My book is Pride and Prejudice, and it is a bit daunting to talk about Jane Austen’s “darling child,” and perhaps the darling child of most of her readers. For what percentage would readily admit that Pride and Prejudice is their favorite of the six novels? And in what context has the opening line, “”It is a truth universally acknowledged, that a single man in possession of a good fortune must be in want of a wife,” not been paraphrased. If any book is part of the English-speaking world’s collective unconscious, Pride and Prejudice is it.

Shall I summarize it for you? Is it possible you don’t know about Elizabeth and Darcy’s prickly early encounters and gradual journey into love? Do you not know that Lydia eloped with George Wickham and that Darcy made him marry her? Haven’t you heard that despite Darcy’s early efforts, his friend Bingley returned to Hertfordshire to marry Jane? If you haven’t read the book, surely you have seen one of the many adaptations.

Pride and Prejudice is the iconic love story wrapped in a delicious comedy of manners. No one handles the English language like Jane Austen, and no one wields a sharper pen.


“My reasons for marrying are, first, that I think it a right thing for every clergyman in easy circumstances (like myself) to set the example of matrimony in his parish. Secondly, that I am convinced it will add very greatly to my happiness; and thirdly — which perhaps I ought to have mentioned earlier, that it is the particular advice and recommendation of the very noble lady whom I have the honour of calling patroness. Twice has she condescended to give me her opinion (unasked too!) on this subject; and it was but the very Saturday night before I left Hunsford — between our pools at quadrille, while Mrs. Jenkinson was arranging Miss de Bourgh’s foot-stool, that she said, ‘Mr. Collins, you must marry. “

In my opinion, no funnier proposal has ever been written.

Contrary to Jane Austen’s satiric “Plan of a Novel,” wherein the angelic heroine and her long-winded father are harried from one European country to another by the anti-hero and a series of importunate lovers, the plan of Pride and Prejudice is practically a perfect paradigm for the modern romance:
1) Haughty, upper-class Hero enters the realm of the less exalted Heroine.
2) Hero and Heroine take an immediate dislike to one another.
3) Friends of Hero successfully detach him from the Heroine, but not before he has had second thoughts about her attractiveness.
4) Hero detaches friend from Heroine’s sister.
5) Hero girds his loins and proposes to Heroine, who still thinks he is an interfering snob and shoots him down.
6) Hero absorbs reproof and goes about reforming himself to be worthy of the woman he once thought it “a punishment” to dance with.
7) Heroine and Hero meet again, heroine has change of heart, but before she can make her feelings known,
8) Heroine’s foolish sister elopes with a scoundrel, later to be rescued (sort of) by Hero. Hero also restores detached suitor to Heroine’s sister.
9) The two meet again, Hero proposes, and they live happily ever after.

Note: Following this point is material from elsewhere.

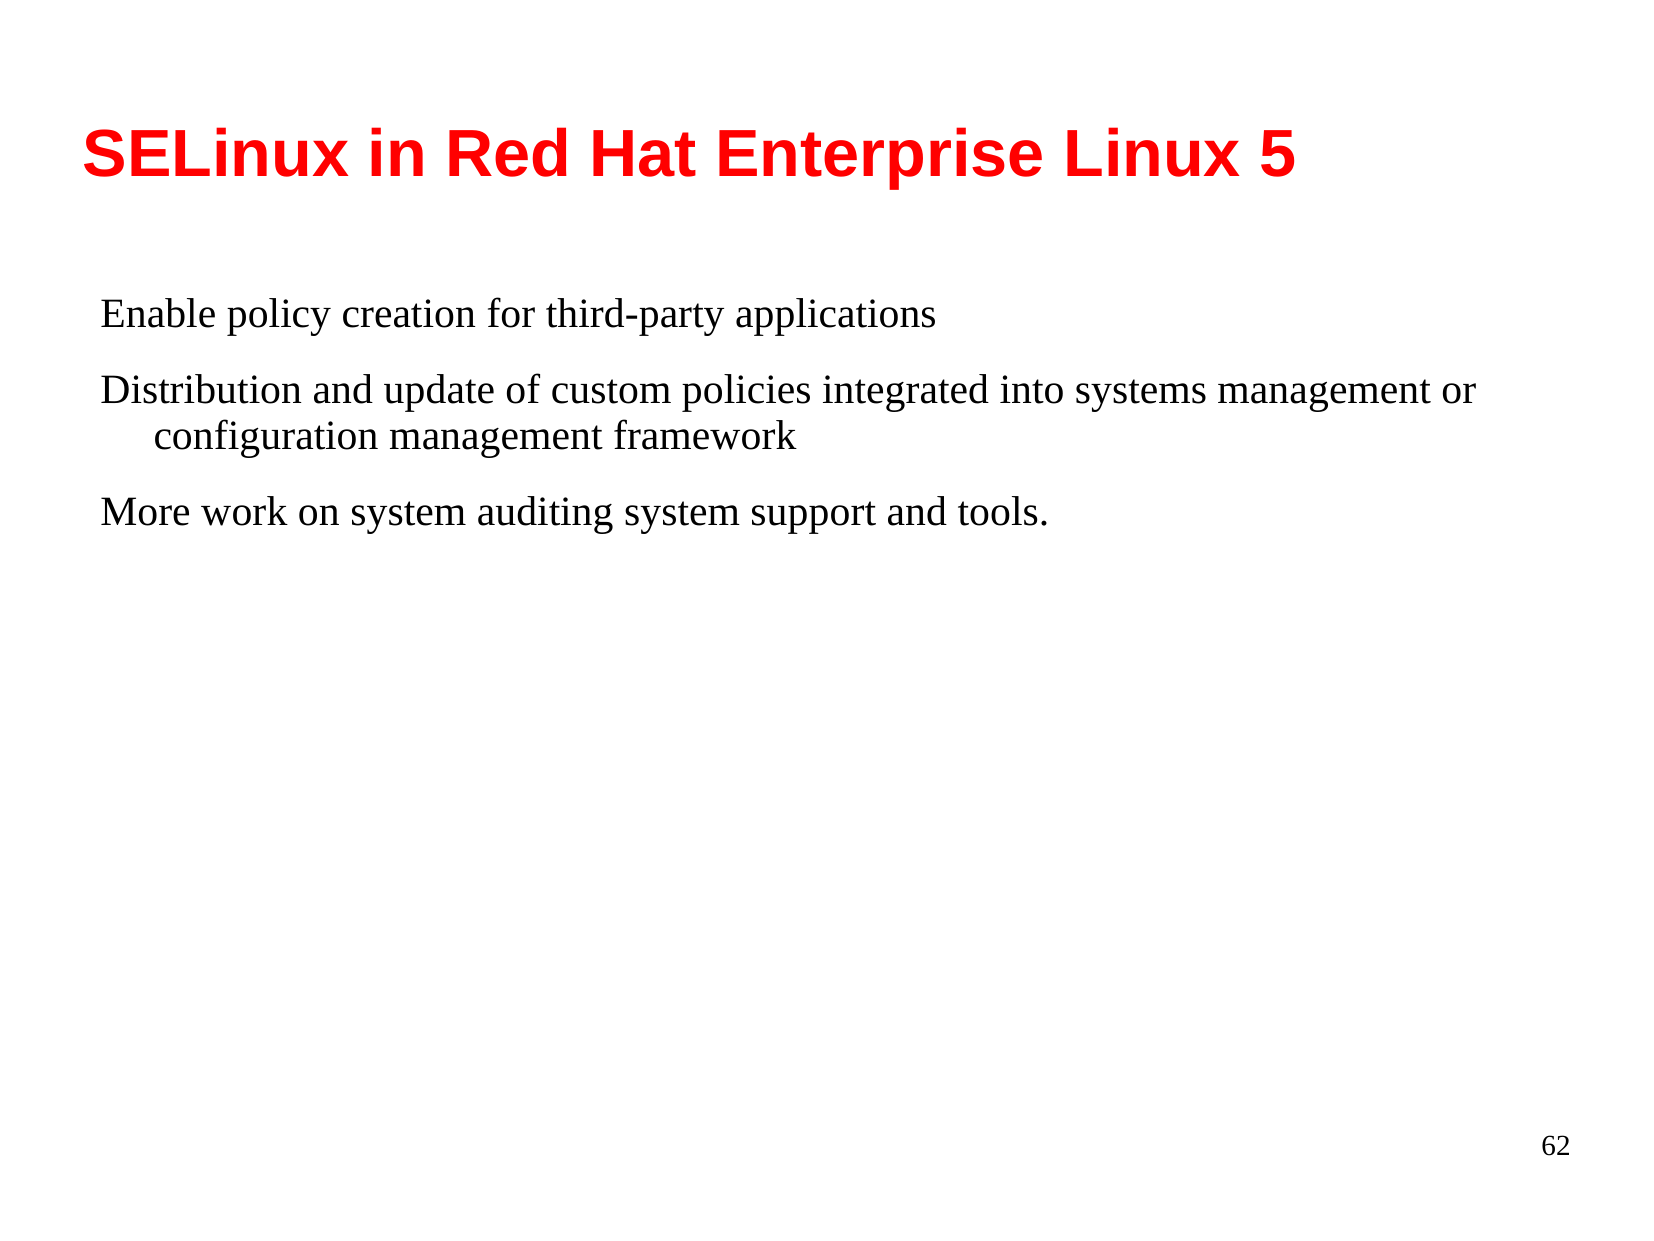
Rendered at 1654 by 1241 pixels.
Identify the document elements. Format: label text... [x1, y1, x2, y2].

list Enable policy creation for third-party applications Distribution and update of custom policies integrated into systems management or configuration management framework More work on system auditing system support and tools. [82, 290, 1571, 1109]
title SELinux in Red Hat Enterprise Linux 5 [82, 49, 1571, 257]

A good writer, can take that outline and deliver a delightful, modern Regency Romance. Some have and, I daresay, more will.

Although I would never classify Jane Austen as a romance writer, there is little doubt that she can write romance. And there is little doubt she has inspired several generations of romance writers. Jane Austen, and particularly Pride and Prejudice, is the reason I began to write Regency Romance. And the reason I continue to do so.

So, is this your favorite Jane Austen novel? Is it because of the romance? The humor? The sheer perfection of it? Is it, as Jane Austen said, tongue in cheek, too “light, bright and sparkling?” Is it the reason you read (or write) in the Regency?